+++ LISTED ENTRIES +++
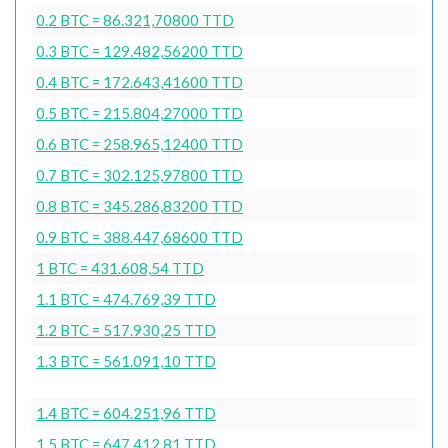
0.2 BTC = 86.321,70800 TTD
0.3 BTC = 129.482,56200 TTD
0.4 BTC = 172.643,41600 TTD
0.5 BTC = 215.804,27000 TTD
0.6 BTC = 258.965,12400 TTD
0.7 BTC = 302.125,97800 TTD
0.8 BTC = 345.286,83200 TTD
0.9 BTC = 388.447,68600 TTD
1 BTC = 431.608,54 TTD
1.1 BTC = 474.769,39 TTD
1.2 BTC = 517.930,25 TTD
1.3 BTC = 561.091,10 TTD
1.4 BTC = 604.251,96 TTD
1.5 BTC = 647.412,81 TTD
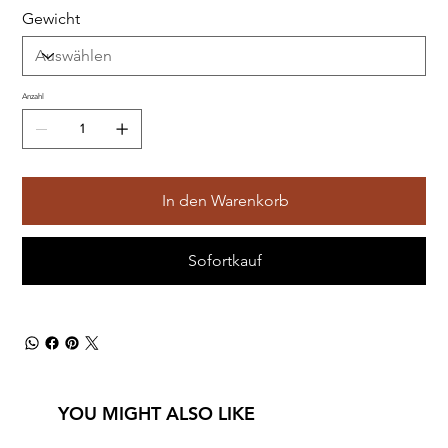
Gewicht
Anzahl
In den Warenkorb
Sofortkauf
YOU MIGHT ALSO LIKE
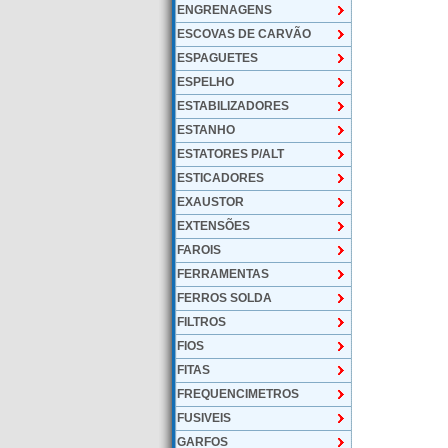
ENGRENAGENS
ESCOVAS DE CARVÃO
ESPAGUETES
ESPELHO
ESTABILIZADORES
ESTANHO
ESTATORES P/ALT
ESTICADORES
EXAUSTOR
EXTENSÕES
FAROIS
FERRAMENTAS
FERROS SOLDA
FILTROS
FIOS
FITAS
FREQUENCIMETROS
FUSIVEIS
GARFOS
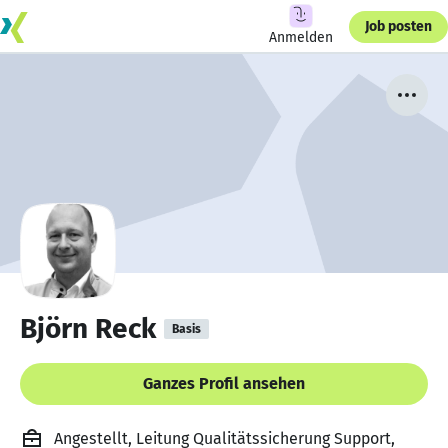
Job posten
Anmelden
Björn Reck
Basis
Ganzes Profil ansehen
Angestellt, Leitung Qualitätssicherung Support,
+++
### REQUIREMENT
With the images excluded, all entries are to be given again exactly.

### OUTPUT FOR THIS TASK
0.2 BTC = 86.321,70800 TTD
0.3 BTC = 129.482,56200 TTD
0.4 BTC = 172.643,41600 TTD
0.5 BTC = 215.804,27000 TTD
0.6 BTC = 258.965,12400 TTD
0.7 BTC = 302.125,97800 TTD
0.8 BTC = 345.286,83200 TTD
0.9 BTC = 388.447,68600 TTD
1 BTC = 431.608,54 TTD
1.1 BTC = 474.769,39 TTD
1.2 BTC = 517.930,25 TTD
1.3 BTC = 561.091,10 TTD
1.4 BTC = 604.251,96 TTD
1.5 BTC = 647.412,81 TTD
Gewicht
Anzahl
In den Warenkorb
Sofortkauf
YOU MIGHT ALSO LIKE
ENGRENAGENS
ESCOVAS DE CARVÃO
ESPAGUETES
ESPELHO
ESTABILIZADORES
ESTANHO
ESTATORES P/ALT
ESTICADORES
EXAUSTOR
EXTENSÕES
FAROIS
FERRAMENTAS
FERROS SOLDA
FILTROS
FIOS
FITAS
FREQUENCIMETROS
FUSIVEIS
GARFOS
Job posten
Anmelden
Björn Reck
Basis
Ganzes Profil ansehen
Angestellt, Leitung Qualitätssicherung Support,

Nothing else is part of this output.